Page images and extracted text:
*-*-*

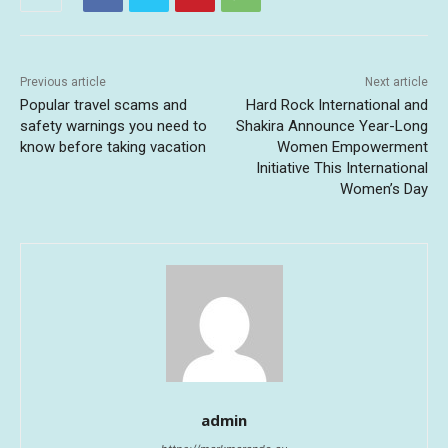
Previous article
Next article
Popular travel scams and
Hard Rock International and
safety warnings you need to
Shakira Announce Year-Long
know before taking vacation
Women Empowerment
Initiative This International
Women’s Day
admin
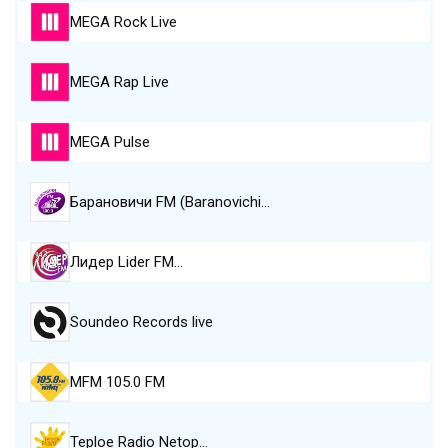
MEGA Rock Live
MEGA Rap Live
MEGA Pulse
Барановичи FM (Baranovichi…
Лидер Lider FM…
Soundeo Records live
MFM 105.0 FM
Teploe Radio Netop…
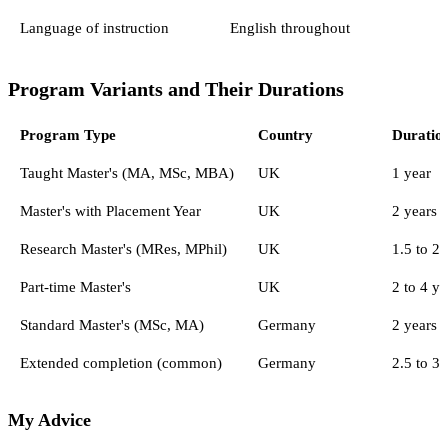
Language of instruction
English throughout
Program Variants and Their Durations
Program Type
Country
Duratio
Taught Master's (MA, MSc, MBA)
UK
1 year
Master's with Placement Year
UK
2 years
Research Master's (MRes, MPhil)
UK
1.5 to 2 
Part-time Master's
UK
2 to 4 ye
Standard Master's (MSc, MA)
Germany
2 years 
Extended completion (common)
Germany
2.5 to 3 
My Advice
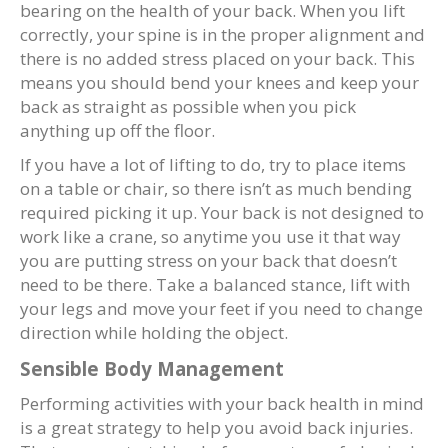
bearing on the health of your back. When you lift
correctly, your spine is in the proper alignment and
there is no added stress placed on your back. This
means you should bend your knees and keep your
back as straight as possible when you pick
anything up off the floor.
If you have a lot of lifting to do, try to place items
on a table or chair, so there isn’t as much bending
required picking it up. Your back is not designed to
work like a crane, so anytime you use it that way
you are putting stress on your back that doesn’t
need to be there. Take a balanced stance, lift with
your legs and move your feet if you need to change
direction while holding the object.
Sensible Body Management
Performing activities with your back health in mind
is a great strategy to help you avoid back injuries.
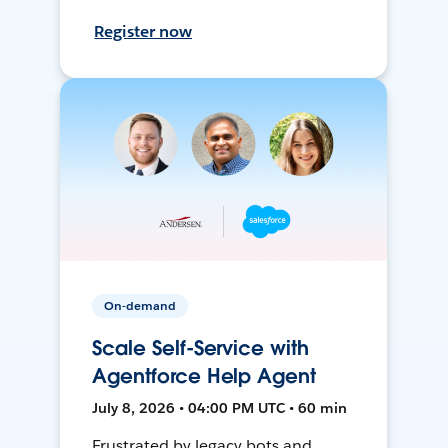
Register now
On-demand
Scale Self-Service with
Agentforce Help Agent
July 8, 2026 • 04:00 PM UTC • 60 min
Frustrated by legacy bots and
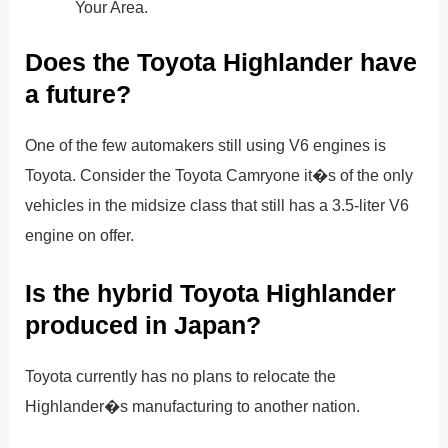
Your Area.
Does the Toyota Highlander have
a future?
One of the few automakers still using V6 engines is
Toyota. Consider the Toyota Camryone it�s of the only
vehicles in the midsize class that still has a 3.5-liter V6
engine on offer.
Is the hybrid Toyota Highlander
produced in Japan?
Toyota currently has no plans to relocate the
Highlander�s manufacturing to another nation.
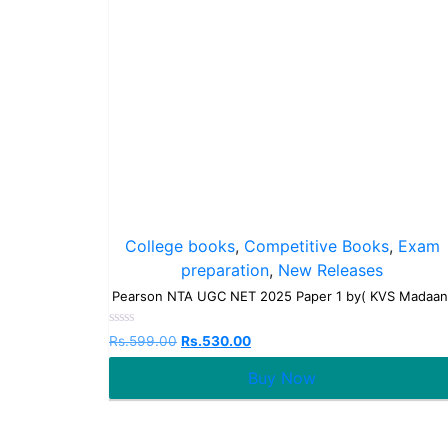
College books
,
Competitive Books
,
Exam
preparation
,
New Releases
Pearson NTA UGC NET 2025 Paper 1 by( KVS Madaan
Rated
Rs.
599.00
Rs.
530.00
0
out
Buy Now
of
5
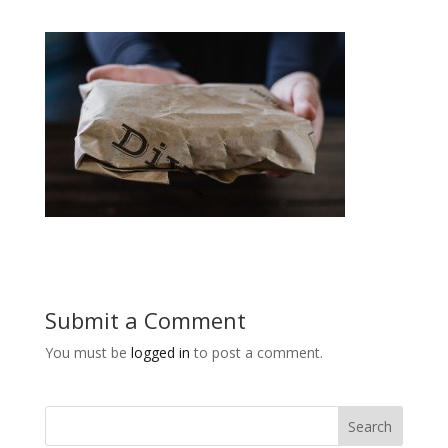
Submit a Comment
You must be
logged in
to post a comment.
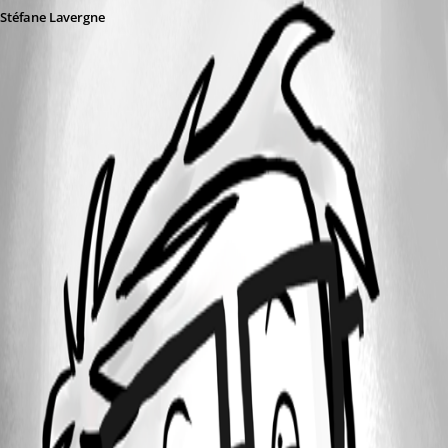
Stéfane Lavergne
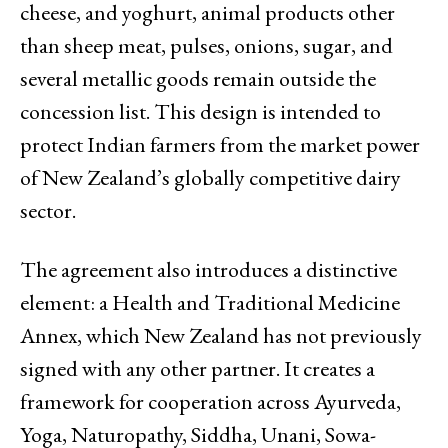
cheese, and yoghurt, animal products other
than sheep meat, pulses, onions, sugar, and
several metallic goods remain outside the
concession list. This design is intended to
protect Indian farmers from the market power
of New Zealand’s globally competitive dairy
sector.
The agreement also introduces a distinctive
element: a Health and Traditional Medicine
Annex, which New Zealand has not previously
signed with any other partner. It creates a
framework for cooperation across Ayurveda,
Yoga, Naturopathy, Siddha, Unani, Sowa-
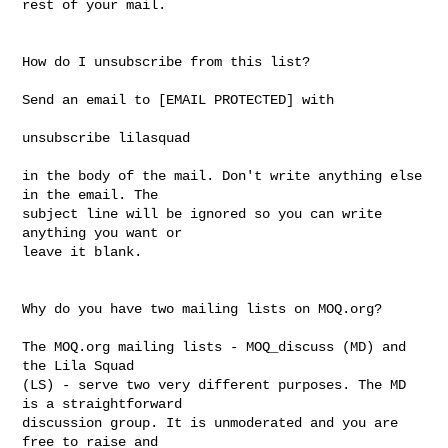
rest of your mail. 

How do I unsubscribe from this list?

Send an email to [EMAIL PROTECTED] with

unsubscribe lilasquad

in the body of the mail. Don't write anything else 
in the email. The

subject line will be ignored so you can write 
anything you want or 

leave it blank. 

Why do you have two mailing lists on MOQ.org? 

The MOQ.org mailing lists - MOQ_discuss (MD) and 
the Lila Squad 

(LS) - serve two very different purposes. The MD 
is a straightforward  

discussion group. It is unmoderated and you are 
free to raise and 
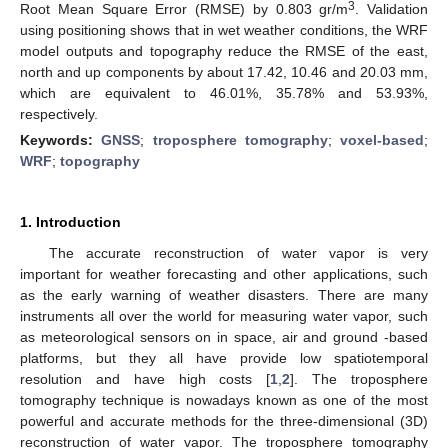
3
Root Mean Square Error (RMSE) by 0.803 gr/m
. Validation
using positioning shows that in wet weather conditions, the WRF
model outputs and topography reduce the RMSE of the east,
north and up components by about 17.42, 10.46 and 20.03 mm,
which are equivalent to 46.01%, 35.78% and 53.93%,
respectively.
Keywords:
GNSS
;
troposphere tomography
;
voxel-based
;
WRF
;
topography
1. Introduction
The accurate reconstruction of water vapor is very
important for weather forecasting and other applications, such
as the early warning of weather disasters. There are many
instruments all over the world for measuring water vapor, such
as meteorological sensors on in space, air and ground -based
platforms, but they all have provide low spatiotemporal
resolution and have high costs [
1
,
2
]. The troposphere
tomography technique is nowadays known as one of the most
powerful and accurate methods for the three-dimensional (3D)
reconstruction of water vapor. The troposphere tomography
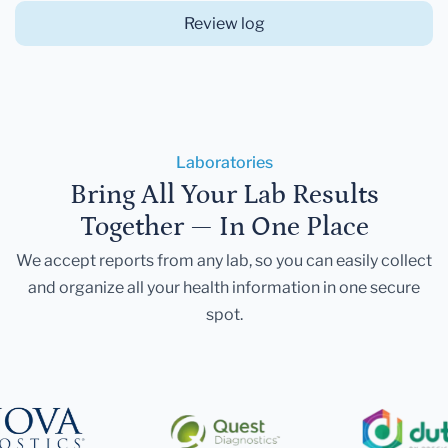
Review log
Laboratories
Bring All Your Lab Results
Together — In One Place
We accept reports from any lab, so you can easily collect
and organize all your health information in one secure
spot.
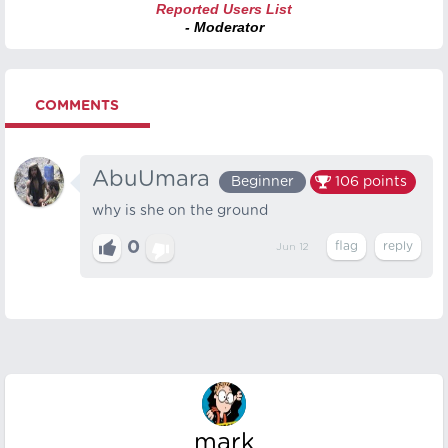
Reported Users List
- Moderator
COMMENTS
AbuUmara
Beginner
106
points
why is she on the ground
0
Jun 12
mark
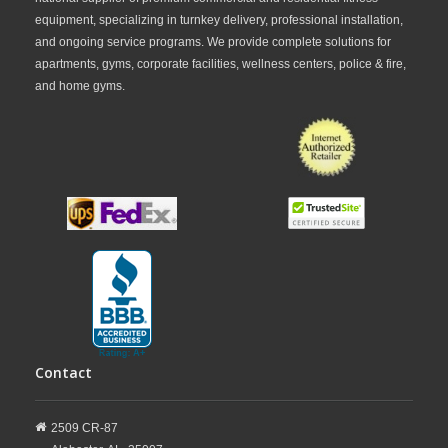
equipment, specializing in turnkey delivery, professional installation,
and ongoing service programs. We provide complete solutions for
apartments, gyms, corporate facilities, wellness centers, police & fire,
and home gyms.
Contact
2509 CR-87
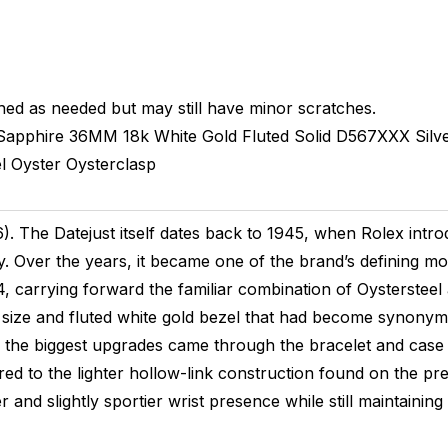
hed as needed but may still have minor scratches.
Sapphire
36MM
18k White Gold Fluted
Solid
D567XXX
Silv
l
Oyster
Oysterclasp
 The Datejust itself dates back to 1945, when Rolex introd
y. Over the years, it became one of the brand’s defining m
, carrying forward the familiar combination of Oystersteel
 size and fluted white gold bezel that had become synonymou
 the biggest upgrades came through the bracelet and case c
ed to the lighter hollow-link construction found on the pr
 and slightly sportier wrist presence while still maintaining 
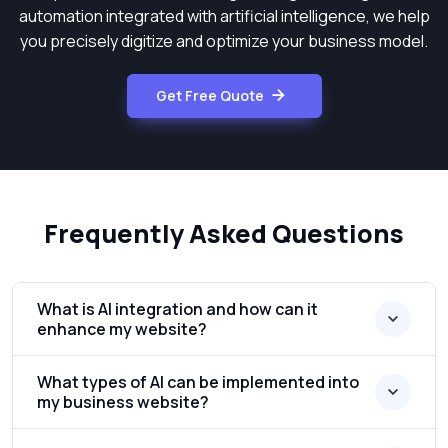
automation integrated with artificial intelligence, we help
you precisely digitize and optimize your business model.
Get Free Quote
Frequently Asked Questions
What is AI integration and how can it
enhance my website?
What types of AI can be implemented into
my business website?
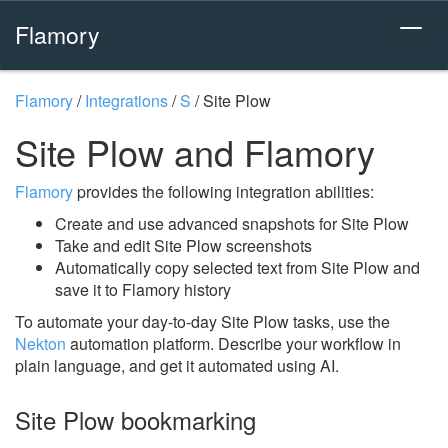
Flamory
Flamory
/
Integrations
/
S
/
Site Plow
Site Plow and Flamory
Flamory
provides the following integration abilities:
Create and use advanced snapshots for Site Plow
Take and edit Site Plow screenshots
Automatically copy selected text from Site Plow and
save it to Flamory history
To automate your day-to-day Site Plow tasks, use the
Nekton
automation platform. Describe your workflow in
plain language, and get it automated using AI.
Site Plow bookmarking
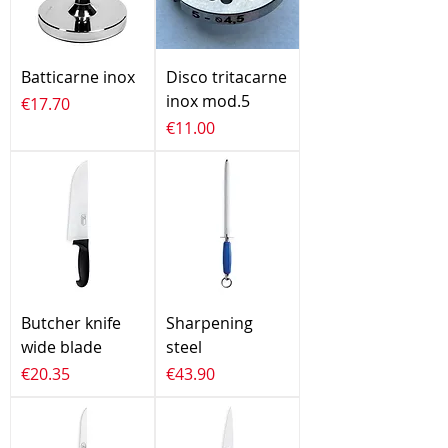
Batticarne inox
Disco tritacarne
inox mod.5
Price
€17.70
Price
€11.00
Butcher knife
Sharpening
wide blade
steel
Price
Price
€20.35
€43.90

*-*-*

Try it
Put every line of the text in the data above into a Markdown table with the columns "No." and "Text", numbering the rows and skipping blank lines. Leave the pictures out of the answer.

Answer to this task
| No. | Text |
|---|---|
| 1 | Previous article |
| 2 | Next article |
| 3 | Popular travel scams and |
| 4 | Hard Rock International and |
| 5 | safety warnings you need to |
| 6 | Shakira Announce Year-Long |
| 7 | know before taking vacation |
| 8 | Women Empowerment |
| 9 | Initiative This International |
| 10 | Women’s Day |
| 11 | admin |
| 12 | MEGA Rock Live |
| 13 | MEGA Rap Live |
| 14 | MEGA Pulse |
| 15 | Барановичи FM (Baranovichi… |
| 16 | Лидер Lider FM… |
| 17 | Soundeo Records live |
| 18 | MFM 105.0 FM |
| 19 | Teploe Radio Netop… |
| 20 | Language of instruction |
| 21 | English throughout |
| 22 | Program Variants and Their Durations |
| 23 | Program Type |
| 24 | Country |
| 25 | Duratio |
| 26 | Taught Master's (MA, MSc, MBA) |
| 27 | UK |
| 28 | 1 year |
| 29 | Master's with Placement Year |
| 30 | UK |
| 31 | 2 years |
| 32 | Research Master's (MRes, MPhil) |
| 33 | UK |
| 34 | 1.5 to 2  |
| 35 | Part-time Master's |
| 36 | UK |
| 37 | 2 to 4 ye |
| 38 | Standard Master's (MSc, MA) |
| 39 | Germany |
| 40 | 2 years  |
| 41 | Extended completion (common) |
| 42 | Germany |
| 43 | 2.5 to 3  |
| 44 | My Advice |
| 45 | bearing on the health of your back. When you lift |
| 46 | correctly, your spine is in the proper alignment and |
| 47 | there is no added stress placed on your back. This |
| 48 | means you should bend your knees and keep your |
| 49 | back as straight as possible when you pick |
| 50 | anything up off the floor. |
| 51 | If you have a lot of lifting to do, try to place items |
| 52 | on a table or chair, so there isn’t as much bending |
| 53 | required picking it up. Your back is not designed to |
| 54 | work like a crane, so anytime you use it that way |
| 55 | you are putting stress on your back that doesn’t |
| 56 | need to be there. Take a balanced stance, lift with |
| 57 | your legs and move your feet if you need to change |
| 58 | direction while holding the object. |
| 59 | Sensible Body Management |
| 60 | Performing activities with your back health in mind |
| 61 | is a great strategy to help you avoid back injuries. |
| 62 | Register now |
| 63 | On-demand |
| 64 | Scale Self-Service with |
| 65 | Agentforce Help Agent |
| 66 | July 8, 2026 • 04:00 PM UTC • 60 min |
| 67 | Frustrated by legacy bots and |
| 68 | Your Area. |
| 69 | Does the Toyota Highlander have |
| 70 | a future? |
| 71 | One of the few automakers still using V6 engines is |
| 72 | Toyota. Consider the Toyota Camryone it�s of the only |
| 73 | vehicles in the midsize class that still has a 3.5-liter V6 |
| 74 | engine on offer. |
| 75 | Is the hybrid Toyota Highlander |
| 76 | produced in Japan? |
| 77 | Toyota currently has no plans to relocate the |
| 78 | Highlander�s manufacturing to another nation. |
| 79 | College books |
| 80 | , |
| 81 | Competitive Books |
| 82 | , |
| 83 | Exam |
| 84 | preparation |
| 85 | , |
| 86 | New Releases |
| 87 | Pearson NTA UGC NET 2025 Paper 1 by( KVS Madaan |
| 88 | Rated |
| 89 | Rs. |
| 90 | 599.00 |
| 91 | Rs. |
| 92 | 530.00 |
| 93 | 0 |
| 94 | out |
| 95 | Buy Now |
| 96 | of |
| 97 | 5 |
| 98 | Submit a Comment |
| 99 | You must be |
| 100 | logged in |
| 101 | to post a comment. |
| 102 | Stéfane Lavergne |
| 103 | cheese, and yoghurt, animal products other |
| 104 | than sheep meat, pulses, onions, sugar, and |
| 105 | several metallic goods remain outside the |
| 106 | concession list. This design is intended to |
| 107 | protect Indian farmers from the market power |
| 108 | of New Zealand’s globally competitive dairy |
| 109 | sector. |
| 110 | The agreement also introduces a distinctive |
| 111 | element: a Health and Traditional Medicine |
| 112 | Annex, which New Zealand has not previously |
| 113 | signed with any other partner. It creates a |
| 114 | framework for cooperation across Ayurveda, |
| 115 | Yoga, Naturopathy, Siddha, Unani, Sowa- |
| 116 | rest of your mail.  |
| 117 | How do I unsubscribe from this list? |
| 118 | Send an email to [EMAIL PROTECTED] with |
| 119 | unsubscribe lilasquad |
| 120 | in the body of the mail. Don't write anything else  |
| 121 | in the email. The |
| 122 | subject line will be ignored so you can write  |
| 123 | anything you want or  |
| 124 | leave it blank.  |
| 125 | Why do you have two mailing lists on MOQ.org?  |
| 126 | The MOQ.org mailing lists - MOQ_discuss (MD) and  |
| 127 | the Lila Squad  |
| 128 | (LS) - serve two very different purposes. The MD  |
| 129 | is a straightforward   |
| 130 | discussion group. It is unmoderated and you are  |
| 131 | free to raise and  |
| 132 | 3 |
| 133 | Root Mean Square Error (RMSE) by 0.803 gr/m |
| 134 | . Validation |
| 135 | using positioning shows that in wet weather conditions, the WRF |
| 136 | model outputs and topography reduce the RMSE of the east, |
| 137 | north and up components by about 17.42, 10.46 and 20.03 mm, |
| 138 | which are equivalent to 46.01%, 35.78% and 53.93%, |
| 139 | respectively. |
| 140 | Keywords: |
| 141 | GNSS |
| 142 | ; |
| 143 | troposphere tomography |
| 144 | ; |
| 145 | voxel-based |
| 146 | ; |
| 147 | WRF |
| 148 | ; |
| 149 | topography |
| 150 | 1. Introduction |
| 151 | The accurate reconstruction of water vapor is very |
| 152 | important for weather forecasting and other applications, such |
| 153 | as the early warning of weather disasters. There are many |
| 154 | instruments all over the world for measuring water vapor, such |
| 155 | as meteorological sensors on in space, air and ground -based |
| 156 | platforms, but they all have provide low spatiotemporal |
| 157 | resolution and have high costs [ |
| 158 | 1 |
| 159 | , |
| 160 | 2 |
| 161 | ]. The troposphere |
| 162 | tomography technique is nowadays known as one of the most |
| 163 | powerful and accurate methods for the three-dimensional (3D) |
| 164 | reconstruction of water vapor. The troposphere tomography |
| 165 | Review log |
| 166 | Laboratories |
| 167 | Bring All Your Lab Results |
| 168 | Together — In One Place |
| 169 | We accept reports from any lab, so you can easily collect |
| 170 | and organize all your health information in one secure |
| 171 | spot. |
| 172 | Reported Users List |
| 173 | - Moderator |
| 174 | COMMENTS |
| 175 | AbuUmara |
| 176 | Beginner |
| 177 | 106 |
| 178 | points |
| 179 | why is she on the ground |
| 180 | 0 |
| 181 | Jun 12 |
| 182 | mark |
| 183 | equipment, specializing in turnkey delivery, professional installation, |
| 184 | and ongoing service programs. We provide complete solutions for |
| 185 | apartments, gyms, corporate facilities, wellness centers, police & fire, |
| 186 | and home gyms. |
| 187 | Contact |
| 188 | 2509 CR-87 |
| 189 | hed as needed but may still have minor scratches. |
| 190 | Sapphire |
| 191 | 36MM |
| 192 | 18k White Gold Fluted |
| 193 | Solid |
| 194 | D567XXX |
| 195 | Silv |
| 196 | l |
| 197 | Oyster |
| 198 | Oysterclasp |
| 199 |  The Datejust itself dates back to 1945, when Rolex introd |
| 200 | y. Over the years, it became one of the brand’s defining m |
| 201 | , carrying forward the familiar combination of Oystersteel |
| 202 |  size and fluted white gold bezel that had become synonymou |
| 203 |  the biggest upgrades came through the bracelet and case c |
| 204 | ed to the lighter hollow-link construction found on the pr |
| 205 |  and slightly sportier wrist presence while still maintaining  |
| 206 | automation integrated with artificial intelligence, we help |
| 207 | you precisely digitize and optimize your business model. |
| 208 | Get Free Quote |
| 209 | Frequently Asked Questions |
| 210 | What is AI integration and how can it |
| 211 | enhance my website? |
| 212 | What types of AI can be implemented into |
| 213 | my business website? |
| 214 | Flamory |
| 215 | Flamory |
| 216 | / |
| 217 | Integrations |
| 218 | / |
| 219 | S |
| 220 | / |
| 221 | Site Plow |
| 222 | Site Plow and Flamory |
| 223 | Flamory |
| 224 | provides the following integration abilities: |
| 225 | Create and use advanced snapshots for Site Plow |
| 226 | Take and edit Site Plow screenshots |
| 227 | Automatically copy selected text from Site Plow and |
| 228 | save it to Flamory history |
| 229 | To automate your day-to-day Site Plow tasks, use the |
| 230 | Nekton |
| 231 | automation platform. Describe your workflow in |
| 232 | plain language, and get it automated using AI. |
| 233 | Site Plow bookmarking |
| 234 | Batticarne inox |
| 235 | Disco tritacarne |
| 236 | inox mod.5 |
| 237 | Price |
| 238 | €17.70 |
| 239 | Price |
| 240 | €11.00 |
| 241 | Butcher knife |
| 242 | Sharpening |
| 243 | wide blade |
| 244 | steel |
| 245 | Price |
| 246 | Price |
| 247 | €20.35 |
| 248 | €43.90 |